В 1958 году в армии произошло сокращение, и отец перешел на другую работу: с этого времени до 1968 года он возглавлял ЦК ДОСААФ Кирг.ССР. А когда достиг пенсионного возраста, посчитал, что пора уходить на заслуженный отдых, и даже примерил на себя роль домохозяина, садовода… Помню его попытки строить дачу, привозить стройматериалы, разбивать грядки, выращивать урожай – толком ничего не получилось. Не был он создан для этого и вновь пошел работать. В Госуниверситете он возглавил военно-мобилизационный отдел, отвечал за сборы, переподготовку профессорско-преподавательского состава. В этой должности он служил более 20 лет. Именно служил. Мне кажется, это было его призванием. Ходил всегда в форме, помню, папаху шил на заказ из лучшего туркменского каракуля, который ему присылали. И чувствовал себя востребованным.
Он очень ждал 50-летия победы в Великой Отечественной войне. Но 7 мая 1995 года - за два дня до этого - ушел из жизни. С тех пор прошло уже 20 лет, но он все время у меня перед глазами, все время рядом. Дорогой мой человек.
Зарубки на память
- Обычно отцы начинают тесно общаться с детьми, когда те чуть-чуть подрастут. Вы помните свой первый тесный контакт с отцом?
- Он всегда брал меня на парад, даже малышом.
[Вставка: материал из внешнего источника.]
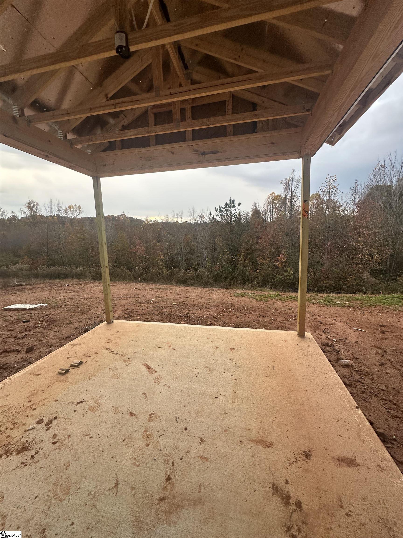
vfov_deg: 102.1
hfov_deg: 85.7
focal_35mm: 14
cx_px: 202
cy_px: 269
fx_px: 217
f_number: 2.2
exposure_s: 1/99
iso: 100
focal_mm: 2.22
Учил начищать до блеска медали специальной пастой ГОИ зеленого цвета. Потом я шел рядом и смотрел, как они подрагивают у него на груди. При этом мне категорически запрещалось запускать при отце руки в карманы брюк. Я должен был соответствовать его выправке.
Всех сыновей, и меня в том числе, он обучал стрельбе из мелкокалиберной винтовки – лежа, с колена и стоя. По команде.
А однажды, когда мне было 5 лет, он взял меня на съезд ЦК ДОСААФ, который проходил в Москве. Это одно из моих первых воспоминаний. Помню, жили мы в просторной и неуютной для меня гостинице «Пекин», в номере с высокими потолками. Столица мне тогда была еще непонятна, поездка утомила.
- Но ведь именно благодаря этому вы накрепко запомнили, что такое Москва, поняли, какой это огромный город, узнали, что такое гостиница, проехались на трамвае и метро. Ваше детское сознание необыкновенно расширилось, и даже то, что вы скучали по дому, как-то благодатно отразилось на чувствах. Вы наглядно поняли, как дороги вам дом, семья, вы впервые вернулись из длительной поездки на родную улицу, к друзьям…
А позже вы чувствовали, как отец ведет вас по жизни, как подставляет плечо?
- Конечно. У нас с ним даже была одна тайна. Произошло это событие, когда я учился в 8-м классе. Тогда мы, будучи подростками, получили в военкомате приписное свидетельство. Помню, шли по городу стайкой, бритые наголо, как бы причисляя себя к солдатскому братству, почти взрослые… И вдруг увидели грузовик. Водителя нет. Тут же на спор стали выяснять, кому не слабо завести его и проехать. Оказалось, что не слабо это сделать как раз мне. Открываю дверь кабины, а там даже ключ зажигания на месте. Только поехал - водитель бежит. Крик, шум, меня задержали, вызвали наряд милиции и сдали в Свердловский РОВД. Там вызвал меня к себе в кабинет начальник, спросил, кто мой отец. Я, конечно, молчу: дело-то подсудное, как ни крути. Поместили меня в камеру. Через некоторое время вызывают снова. На этот раз в кабинете сидит мой отец, и при виде его я не знаю, куда глаза девать, готов провалиться сквозь землю.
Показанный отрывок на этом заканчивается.